A pior parte é que a causa da mudança, que é corrigir distorções fiscais geradas por um sistema de tributação antigo, pode ser considerada correta – mas veio acompanhada de uma aplicação completamente distorcida.
As primeiras vítimas da burocracia
Como resultado direto das mudanças, diversos sites de e-commerce estão suspendendo as suas vendas porque um alto volume de pedidos, que antes era motivo de felicidade, agora é algo que apavora os donos de sites de comércio eletrônico – que, vale lembrar, geralmente são empresas pequenas e não têm condições de contar com uma equipe exclusiva para assuntos tributários.
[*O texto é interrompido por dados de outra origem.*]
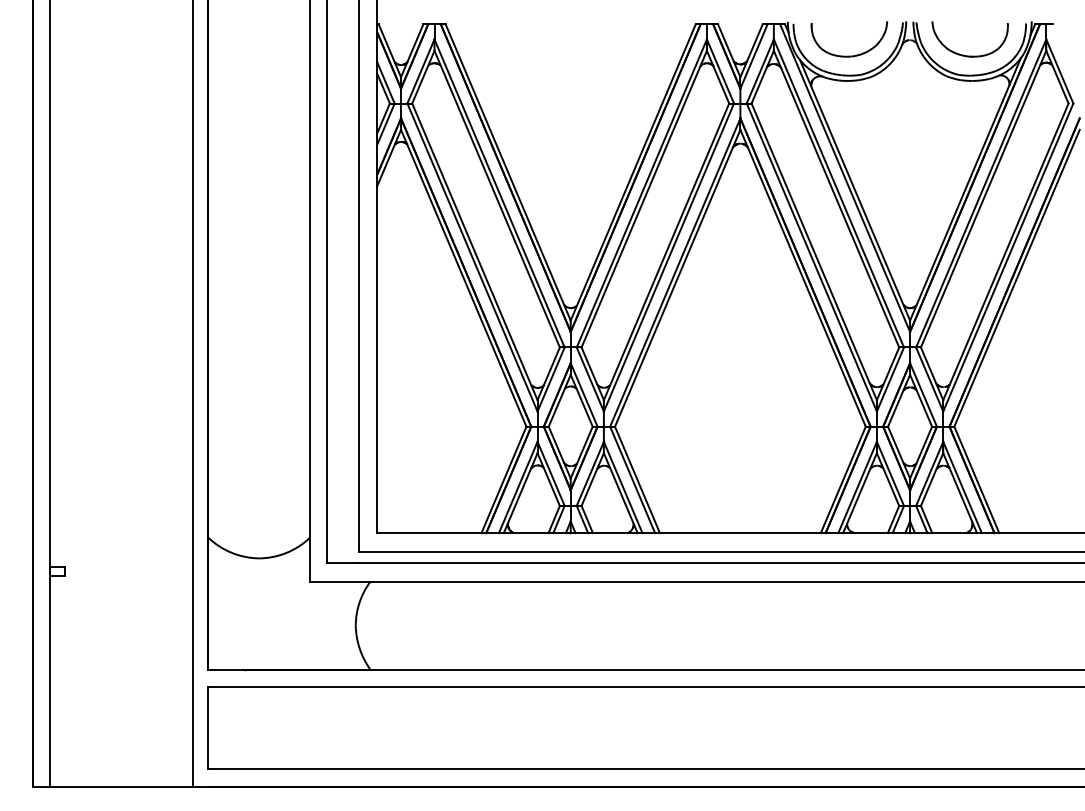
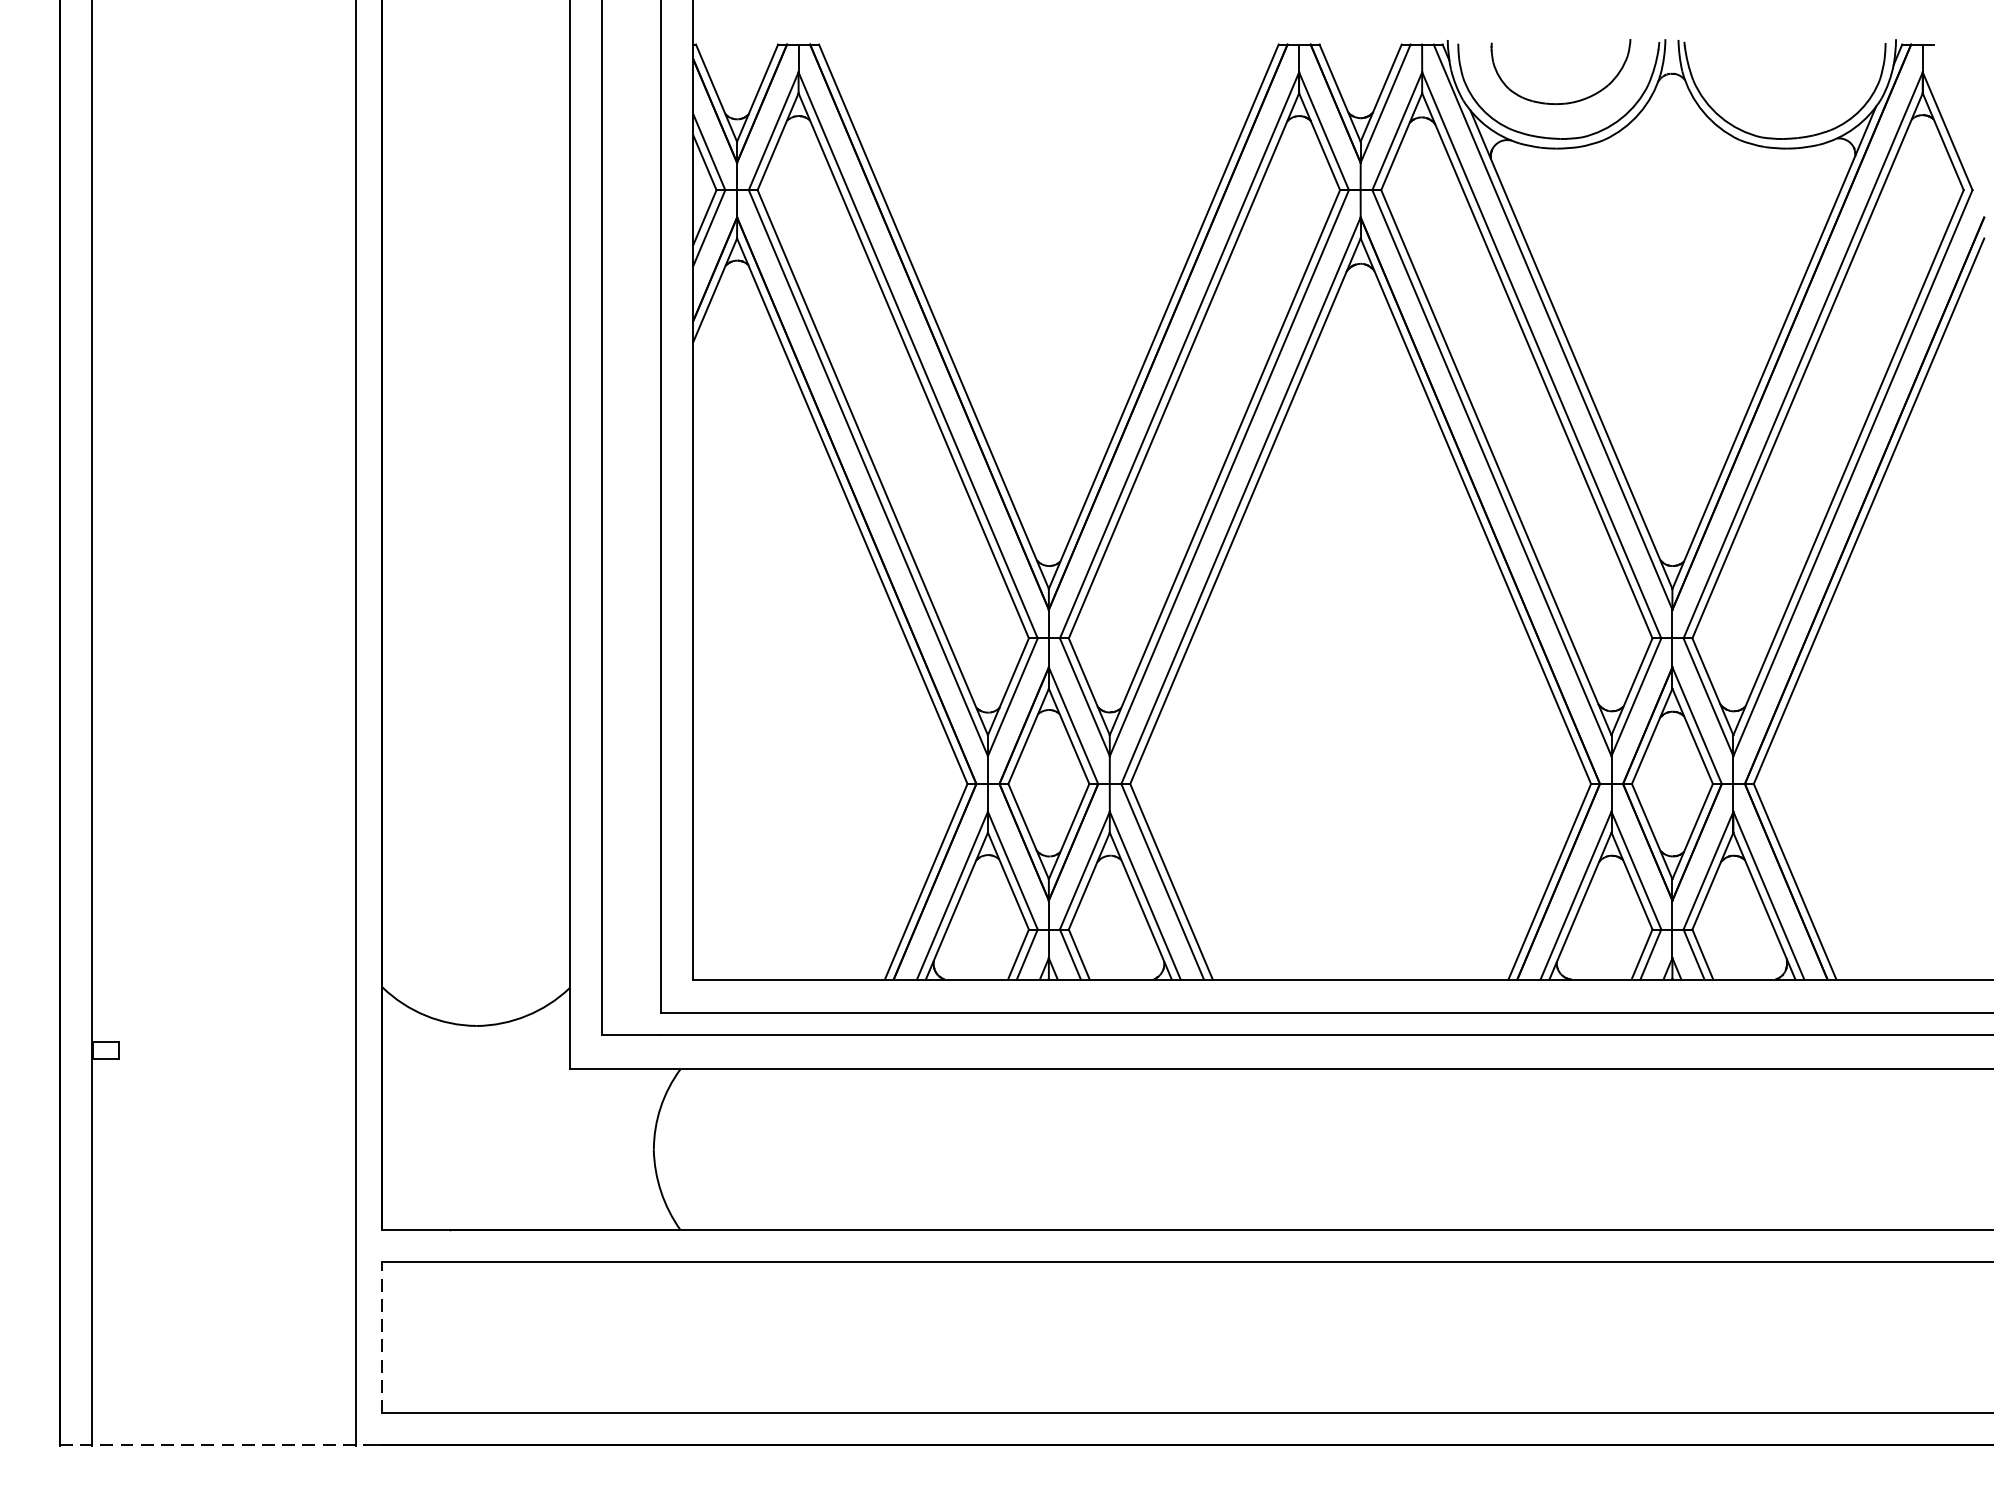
part: (969, 55) -> (1781, 101), removed
line: (208, 728) -> (383, 1338), solid -> dashed
line: (116, 786) -> (214, 1445), solid -> dashed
Silvano Spiess, dono do site O Caneco – especializado na venda de cervejas artesanais –, divulgou um vídeo em que explica, do ponto de vista do empreendedor, como a atual situação pode vitimar ainda mais e-commerces no Brasil:
Acesse o link: https://youtu.be/pHM7CWedbNE
O que Silvano e Igor têm em comum é a opinião de que toda a parte burocrática da alteração faz com que o empresário tenha que priorizar a papelada em detrimento de trabalhar para a satisfação de seus clientes.
"O que acontece se a impressora falhar, se a internet cair, a luz acabar, o site do banco ou o próprio sistema do GNRE sair do ar (o que já aconteceu)? Nosso trabalho se torna imediatamente um inferno", explica Gaelzer. "Não podemos fazer envios no prazo, os clientes enviam e-mails de frustração – que não podemos responder com eficiência e atenção, por precisar focar no processo burocrático –, abrem reclamações e, no final, todos perdemos".
Os próximos capítulos não são nada promissores, já que o governo não deu qualquer indício de que vá repensar sobre a forma como a nova regra está funcionando – e o resultado pode ser desastroso para todo mundo: as pequenas empresas podem fechar e os consumidores terão cada vez menos opções de compra.